Let’s now turn our attention back to the overal structural properties of FiLM parameters observed thus far. The existence of this structure has already been explored, albeit more indirectly, by Ghiasi et al. as well as Perez et al. , who applied t-SNE on the FiLM parameter values.

The projection on the left is inspired by a similar projection done by Perez et al. for their visual reasoning model trained on CLEVR and shows how questions group by question type. The projection on the right is inspired by a similar projection done by Ghiasi et al. for their style transfer network. The projection does not cluster artists as neatly as the projection on the left, but this is to be expected, given that an artist’s style may vary widely over time. However, we can still detect interesting patterns in the projection: note for instance the isolated cluster (circled in the figure) in which paintings by Ivan Shishkin and Rembrandt are aggregated. While these two painters exhibit fairly different styles, the cluster is a grouping of their sketches.

To summarize, the way neural networks learn to use FiLM layers seems to vary from problem to problem, input to input, and even from feature to feature; there does not seem to be a single mechanism by which the network uses FiLM to condition computation. This flexibility may explain why FiLM-related methods have been successful across such a wide variety of domains.


Looking forward, there are still many unanswered questions. Do these experimental observations on FiLM-based architectures generalize to other related conditioning mechanisms, such as conditional biasing, sigmoidal gating, HyperNetworks, and bilinear transformations? When do feature-wise transformations outperform methods with stronger inductive biases and vice versa? Recent work combines feature-wise transformations with stronger inductive bias methods , which could be an optimal middle ground. Also, to what extent are FiLM’s task representation properties inherent to FiLM, and to what extent do they emerge from other features of neural networks (i.e. non-linearities, FiLM generator depth, etc.)? If you are interested in exploring these or other questions about FiLM, we recommend looking into the code bases for FiLM models for visual reasoning and style transfer which we used as a starting point for our experiments here.
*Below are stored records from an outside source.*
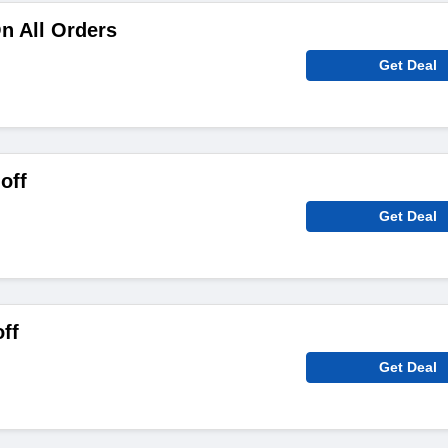
n All Orders
Get Deal
off
Get Deal
ff
Get Deal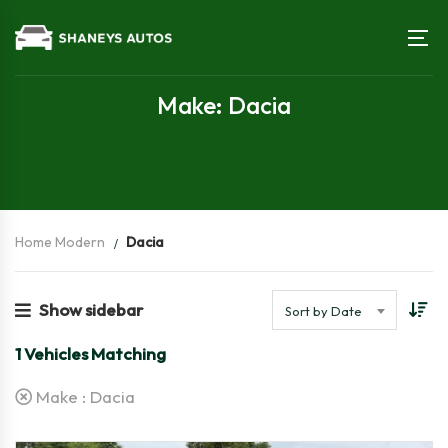
Make: Dacia
Home Modern
Dacia
Show sidebar
Sort by Date
1
Vehicles Matching
Make :
Dacia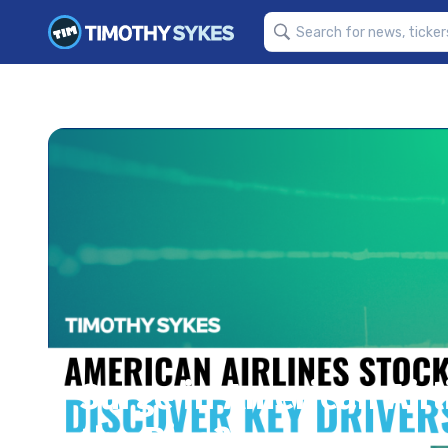
Surge in American Airl
the Rise?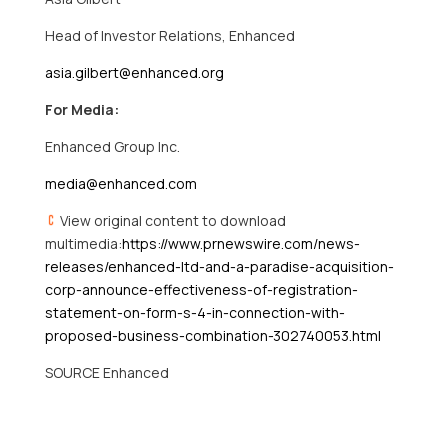
Head of Investor Relations, Enhanced
asia.gilbert@enhanced.org
For Media:
Enhanced Group Inc.
media@enhanced.com
View original content to download
multimedia:
https://www.prnewswire.com/news-
releases/enhanced-ltd-and-a-paradise-acquisition-
corp-announce-effectiveness-of-registration-
statement-on-form-s-4-in-connection-with-
proposed-business-combination-302740053.html
SOURCE Enhanced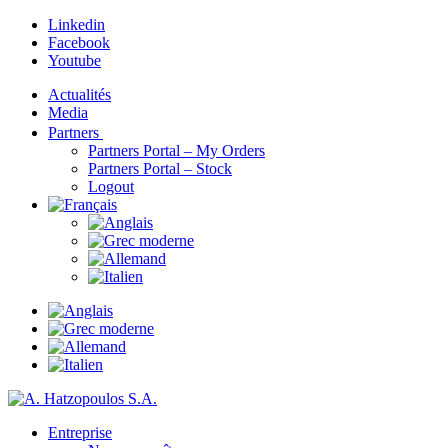
Linkedin
Facebook
Youtube
Actualités
Media
Partners
Partners Portal – My Orders
Partners Portal – Stock
Logout
Entreprise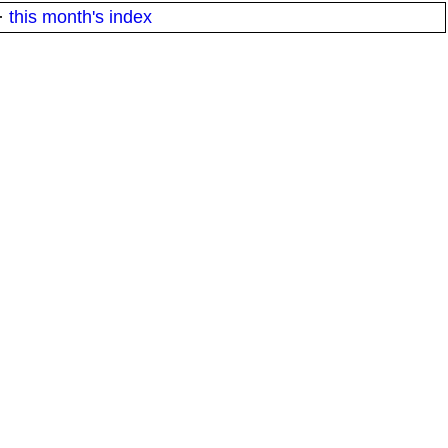
·
this month's index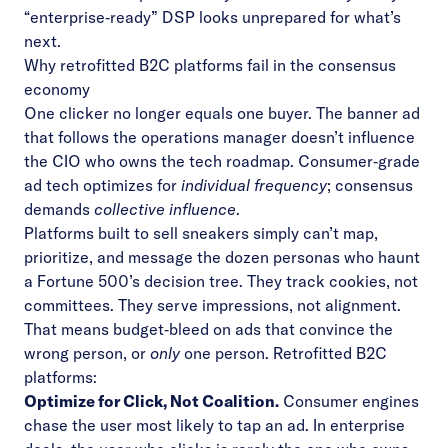
“enterprise‑ready” DSP looks unprepared for what’s
next.
Why retrofitted B2C platforms fail in the consensus
economy
One clicker no longer equals one buyer. The banner ad
that follows the operations manager doesn’t influence
the CIO who owns the tech roadmap. Consumer‑grade
ad tech optimizes for
individual frequency
; consensus
demands
collective influence
.
Platforms built to sell sneakers simply can’t map,
prioritize, and message the dozen personas who haunt
a Fortune 500’s decision tree. They track cookies, not
committees. They serve impressions, not alignment.
That means budget‑bleed on ads that convince the
wrong person, or
only
one person. Retrofitted B2C
platforms:
Optimize for Click, Not Coalition.
Consumer engines
chase the user most likely to tap an ad. In enterprise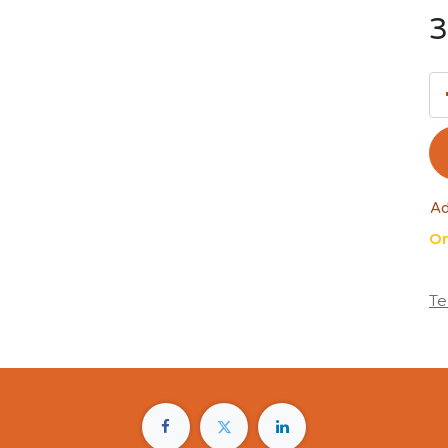
3
Ad
On
Te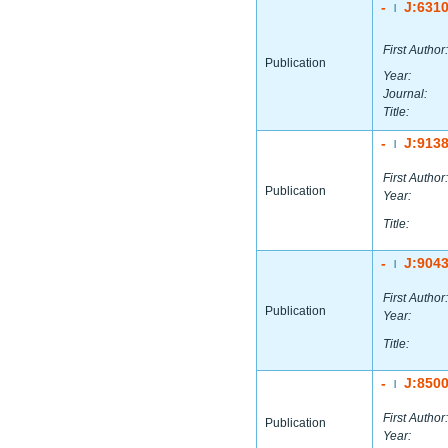
-
J:631
|
First Author:
Publication
Year:
Journal:
Title:
-
J:913
|
First Author:
Publication
Year:
Title:
-
J:904
|
First Author:
Publication
Year:
Title:
-
J:850
|
First Author:
Publication
Year: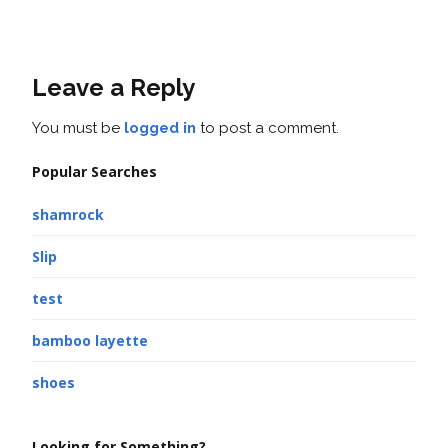
Leave a Reply
You must be
logged in
to post a comment.
Popular Searches
shamrock
Slip
test
bamboo layette
shoes
Looking for Something?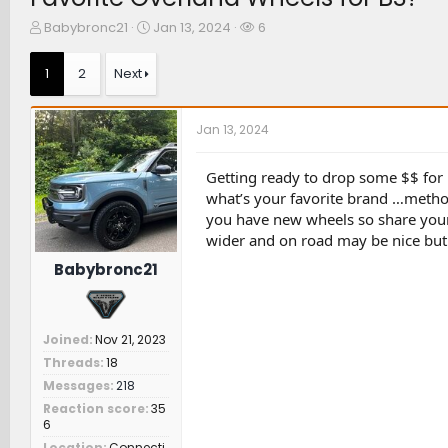
T
S
W
Babybronc21
Jan 13, 2024
6
h
t
a
r
a
t
1
2
Next
e
r
c
a
t
h
d
d
e
Jan 13, 2024
s
a
r
t
t
s
a
e
Getting ready to drop some $$ for 
r
what’s your favorite brand …method
t
you have new wheels so share your 
e
wider and on road may be nice but 
r
Babybronc21
Joined
Nov 21, 2023
Threads
18
Messages
218
Reaction score
35
6
Location
Connecti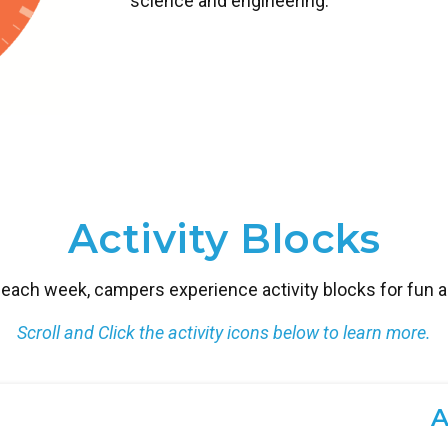
science and engineering.
Activity Blocks
each week, campers experience activity blocks for fun and
Scroll and Click the activity icons below to learn more.
A
G
K
L
C
E
M
E
I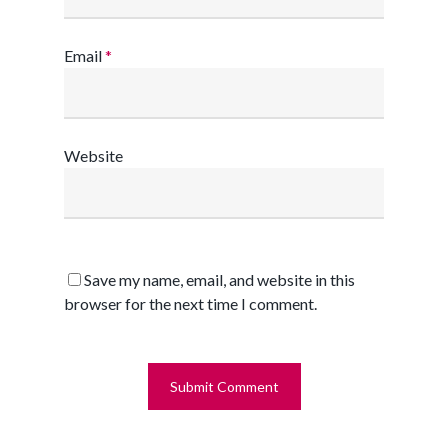
Email
*
Website
Save my name, email, and website in this
browser for the next time I comment.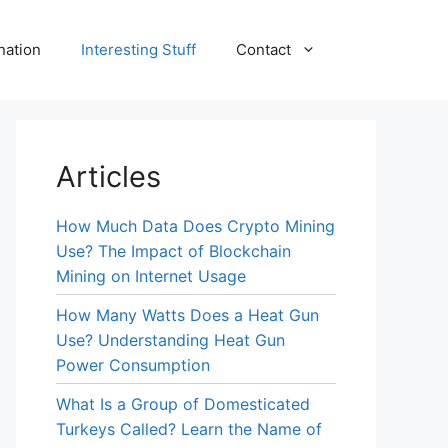
nation
Interesting Stuff
Contact
Articles
How Much Data Does Crypto Mining
Use? The Impact of Blockchain
Mining on Internet Usage
How Many Watts Does a Heat Gun
Use? Understanding Heat Gun
Power Consumption
What Is a Group of Domesticated
Turkeys Called? Learn the Name of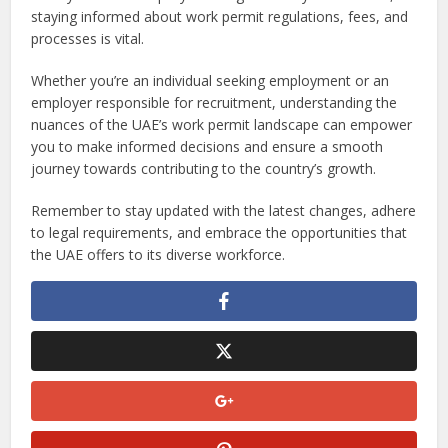
staying informed about work permit regulations, fees, and
processes is vital.
Whether you’re an individual seeking employment or an
employer responsible for recruitment, understanding the
nuances of the UAE’s work permit landscape can empower
you to make informed decisions and ensure a smooth
journey towards contributing to the country’s growth.
Remember to stay updated with the latest changes, adhere
to legal requirements, and embrace the opportunities that
the UAE offers to its diverse workforce.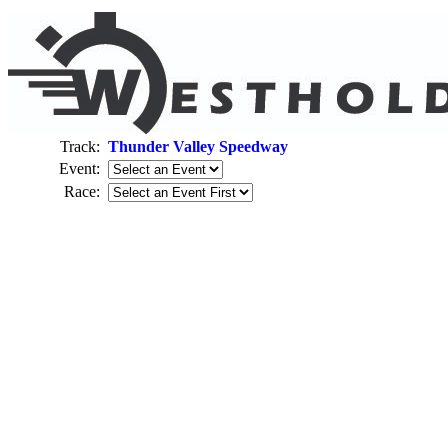
Track:
Thunder Valley Speedway
Event:
Race: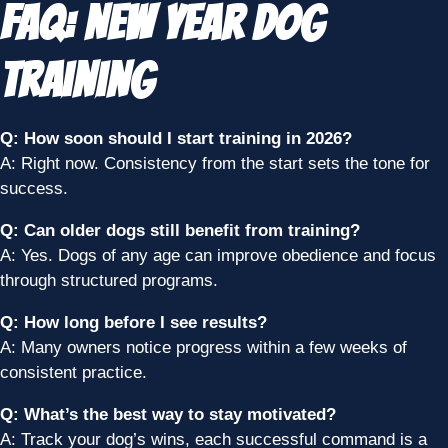
FAQ: New Year Dog
Training
Q: How soon should I start training in 2026?
A: Right now. Consistency from the start sets the tone for
success.
Q: Can older dogs still benefit from training?
A: Yes. Dogs of any age can improve obedience and focus
through structured programs.
Q: How long before I see results?
A: Many owners notice progress within a few weeks of
consistent practice.
Q: What’s the best way to stay motivated?
A: Track your dog’s wins, each successful command is a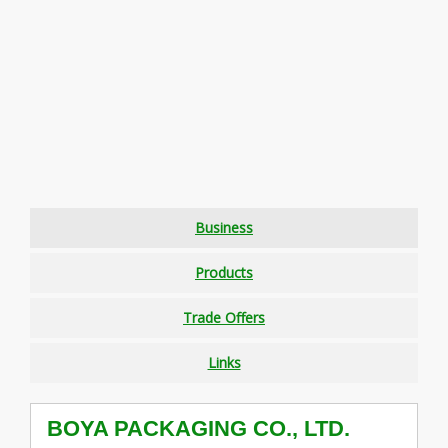
Business
Products
Trade Offers
Links
BOYA PACKAGING CO., LTD.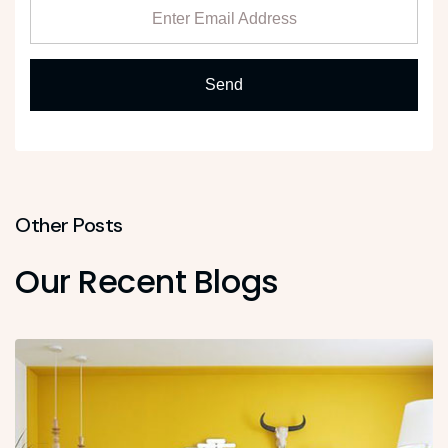
Other Posts
Our Recent Blogs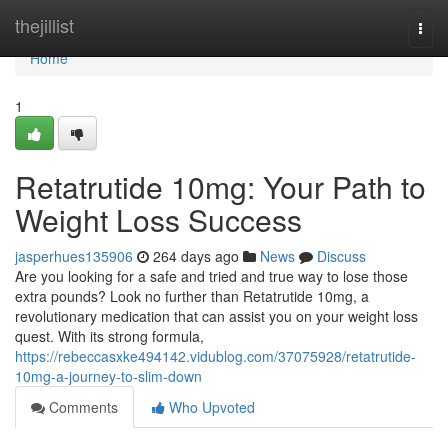
Home
thejillist
Togg
navi
Home
1
Retatrutide 10mg: Your Path to
Weight Loss Success
jasperhues135906
264 days ago
News
Discuss
Are you looking for a safe and tried and true way to lose those
extra pounds? Look no further than Retatrutide 10mg, a
revolutionary medication that can assist you on your weight loss
quest. With its strong formula,
https://rebeccasxke494142.vidublog.com/37075928/retatrutide-
10mg-a-journey-to-slim-down
Comments
Who Upvoted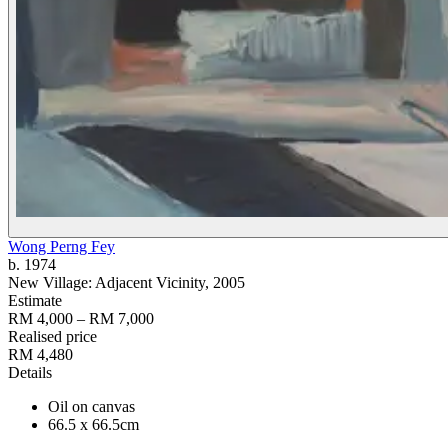
Wong Perng Fey
b. 1974
New Village: Adjacent Vicinity
, 2005
Estimate
RM 4,000 – RM 7,000
Realised price
RM 4,480
Details
Oil on canvas
66.5 x 66.5cm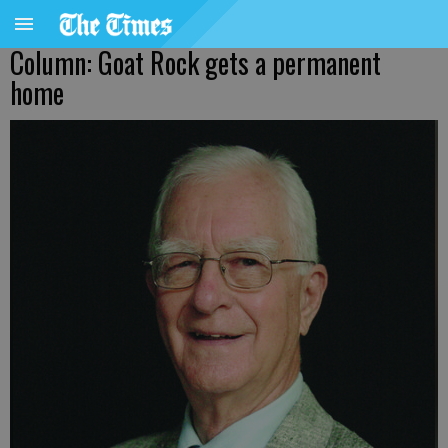
Column: Goat Rock gets a permanent
home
Finally, the fact that changes on the feature level alone are able to compound into large and meaningful modulations of the FiLM-ed network is still very surprising to us, and hopefully future work will uncover deeper explanations. For now, though, it is a question that evokes the even grander mystery of how neural networks in general compound simple operations like matrix multiplications and element-wise non-linearities into semantically meaningful transformations.